The next day dawn broke on rude posters nailed here and there in town. These warned: “The first man that either distributes or makes use of stamp paper, let him take care of his house, person and effects.” Signed Vox Populi, the posters added: “We dare.” The threat frightened the elderly scientist Cadwallader Colden, the new and unpopular lieutenant governor. He postponed opening the boxes until the just-appointed governor, Sir Henry Moore, arrived. Apparently Major Thomas James, who commanded the fort, thought differently. He was quoted as saying he would “cram the stamps down the throats of the people” with the end of his sword. By then more munitions and men had been added to the fort. Clad in scarlet coats, white breeches, and cocked hats, infantrymen and artillerists stirred restlessly and wondered what would happen next.

On October 31—”the last day of liberty,” the patriots called it—royal governors throughout America swore to enforce the Stamp Act. At 4 P.M. more than 200 New York merchants met in George Burns’ tavern at Broadway and Thames Street and signed an agreement to boycott British goods until the act was repealed. This, the first of the historic nonimportation agreements, laid the foundation of American manufacturing. The New York Gazette declared in huge type: “IT IS BETTER TO WEAR A HOMESPUN COAT THAN LOSE OUR LIBERTY!” Crowds clattered over cobblestones, shouting threats and singing defiant ballads. They were led by direct actionists, calling themselves the Sons of Liberty. James McEvers, the city’s stamp master, looked, listened, and resigned. Lieutenant Governor Colden hid inside the fort.

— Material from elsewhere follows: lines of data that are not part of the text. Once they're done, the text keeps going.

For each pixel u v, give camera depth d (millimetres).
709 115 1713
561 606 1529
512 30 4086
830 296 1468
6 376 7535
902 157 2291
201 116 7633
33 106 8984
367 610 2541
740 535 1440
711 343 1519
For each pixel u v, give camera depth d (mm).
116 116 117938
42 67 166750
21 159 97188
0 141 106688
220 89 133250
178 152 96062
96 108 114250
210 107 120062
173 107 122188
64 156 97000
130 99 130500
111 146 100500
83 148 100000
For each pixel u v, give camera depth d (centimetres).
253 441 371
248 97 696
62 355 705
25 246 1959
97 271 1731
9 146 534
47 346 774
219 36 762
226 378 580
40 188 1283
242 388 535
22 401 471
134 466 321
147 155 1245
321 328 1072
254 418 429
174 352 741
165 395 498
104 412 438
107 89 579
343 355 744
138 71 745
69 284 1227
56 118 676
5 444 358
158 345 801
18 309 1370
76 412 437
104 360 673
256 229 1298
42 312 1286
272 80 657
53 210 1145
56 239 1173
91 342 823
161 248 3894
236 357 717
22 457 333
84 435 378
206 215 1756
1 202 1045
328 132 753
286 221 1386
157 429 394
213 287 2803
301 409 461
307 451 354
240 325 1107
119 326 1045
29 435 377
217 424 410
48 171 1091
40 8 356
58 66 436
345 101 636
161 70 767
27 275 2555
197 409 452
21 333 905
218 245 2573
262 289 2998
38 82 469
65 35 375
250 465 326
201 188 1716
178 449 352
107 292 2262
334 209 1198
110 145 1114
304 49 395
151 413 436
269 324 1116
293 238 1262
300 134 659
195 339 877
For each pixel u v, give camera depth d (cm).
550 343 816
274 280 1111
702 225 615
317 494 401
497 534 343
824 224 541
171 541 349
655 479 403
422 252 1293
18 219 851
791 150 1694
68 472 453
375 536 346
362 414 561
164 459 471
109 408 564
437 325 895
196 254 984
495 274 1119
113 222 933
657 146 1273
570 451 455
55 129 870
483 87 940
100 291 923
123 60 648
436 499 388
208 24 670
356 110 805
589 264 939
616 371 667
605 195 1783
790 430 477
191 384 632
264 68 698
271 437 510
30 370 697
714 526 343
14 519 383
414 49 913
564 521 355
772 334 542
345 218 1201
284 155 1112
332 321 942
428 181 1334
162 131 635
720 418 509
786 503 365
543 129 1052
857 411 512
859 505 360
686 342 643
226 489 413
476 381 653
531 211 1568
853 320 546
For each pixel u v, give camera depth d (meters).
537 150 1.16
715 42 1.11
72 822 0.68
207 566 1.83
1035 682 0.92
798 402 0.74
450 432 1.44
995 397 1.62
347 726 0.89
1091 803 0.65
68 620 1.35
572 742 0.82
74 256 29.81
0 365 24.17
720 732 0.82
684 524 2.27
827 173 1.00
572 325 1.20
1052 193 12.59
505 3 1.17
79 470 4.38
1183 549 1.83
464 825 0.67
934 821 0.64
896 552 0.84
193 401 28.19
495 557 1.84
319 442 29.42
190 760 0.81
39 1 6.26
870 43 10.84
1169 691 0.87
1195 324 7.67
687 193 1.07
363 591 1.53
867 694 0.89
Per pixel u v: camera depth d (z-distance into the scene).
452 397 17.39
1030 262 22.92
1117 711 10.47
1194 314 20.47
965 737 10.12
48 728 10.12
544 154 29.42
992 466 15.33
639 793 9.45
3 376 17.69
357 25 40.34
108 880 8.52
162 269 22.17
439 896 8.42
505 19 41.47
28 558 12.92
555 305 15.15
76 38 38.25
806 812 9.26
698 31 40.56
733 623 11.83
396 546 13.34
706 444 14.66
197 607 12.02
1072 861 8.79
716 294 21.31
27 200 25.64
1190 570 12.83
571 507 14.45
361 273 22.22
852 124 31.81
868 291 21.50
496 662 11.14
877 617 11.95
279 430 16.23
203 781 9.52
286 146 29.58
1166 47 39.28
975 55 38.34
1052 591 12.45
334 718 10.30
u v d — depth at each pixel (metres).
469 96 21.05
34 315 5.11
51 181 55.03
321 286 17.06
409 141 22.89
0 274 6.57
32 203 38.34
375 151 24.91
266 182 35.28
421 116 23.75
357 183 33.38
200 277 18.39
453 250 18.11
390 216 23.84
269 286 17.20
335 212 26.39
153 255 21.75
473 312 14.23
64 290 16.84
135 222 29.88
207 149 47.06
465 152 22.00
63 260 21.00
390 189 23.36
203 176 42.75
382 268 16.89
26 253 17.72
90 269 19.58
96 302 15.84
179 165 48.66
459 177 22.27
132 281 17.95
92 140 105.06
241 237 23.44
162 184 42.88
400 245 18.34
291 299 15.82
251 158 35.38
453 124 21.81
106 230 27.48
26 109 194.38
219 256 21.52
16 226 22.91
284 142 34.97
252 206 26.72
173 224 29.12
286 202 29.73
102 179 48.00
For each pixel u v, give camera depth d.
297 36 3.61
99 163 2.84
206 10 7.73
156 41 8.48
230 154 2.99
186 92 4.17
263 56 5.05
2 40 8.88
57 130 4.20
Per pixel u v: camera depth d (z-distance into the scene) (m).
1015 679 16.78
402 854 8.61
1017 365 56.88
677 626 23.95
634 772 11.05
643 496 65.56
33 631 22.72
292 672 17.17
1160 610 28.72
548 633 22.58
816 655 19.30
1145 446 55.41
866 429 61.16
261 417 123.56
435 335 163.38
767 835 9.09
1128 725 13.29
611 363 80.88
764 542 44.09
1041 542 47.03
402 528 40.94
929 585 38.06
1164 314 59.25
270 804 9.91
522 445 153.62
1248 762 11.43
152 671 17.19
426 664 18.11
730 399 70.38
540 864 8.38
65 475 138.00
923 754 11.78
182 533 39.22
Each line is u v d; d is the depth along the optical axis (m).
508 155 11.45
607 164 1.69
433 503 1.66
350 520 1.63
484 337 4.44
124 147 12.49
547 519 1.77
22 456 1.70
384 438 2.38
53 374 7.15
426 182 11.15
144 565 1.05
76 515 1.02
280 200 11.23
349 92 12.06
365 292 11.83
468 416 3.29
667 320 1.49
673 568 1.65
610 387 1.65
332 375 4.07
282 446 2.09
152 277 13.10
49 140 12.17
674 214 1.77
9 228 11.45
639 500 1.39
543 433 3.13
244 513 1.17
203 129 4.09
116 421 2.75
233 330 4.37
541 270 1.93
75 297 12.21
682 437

The next day the Stamp Act was supposed to go into effect. However, the stamps were not distributed. Many offices remained closed. Buildings were hung with black crepe. Even backgammon boards and diceboxes in the Merchants’ Coffee House were shrouded in black. Flags dangled at half-mast. Muffled church bells tolled. Again a street crowd gathered to mutter and grimace. Now, for the first time in the city’s history, there appeared a new phenomenon—the mob. City magistrates warned Colden that they feared an outbreak. Marines disembarked from warships, and soldiers dogtrotted from Turtle Bay on the East River, bringing the fort’s strength up to 30 officers and 153 enlisted men. As the day wore on, city merchants, barbers, sailors, cartwrights, teamsters, blacksmiths, and tavernkeepers were augmented by farmers, who streamed in from the countryside. By 7 P.M. all came together on the Commons.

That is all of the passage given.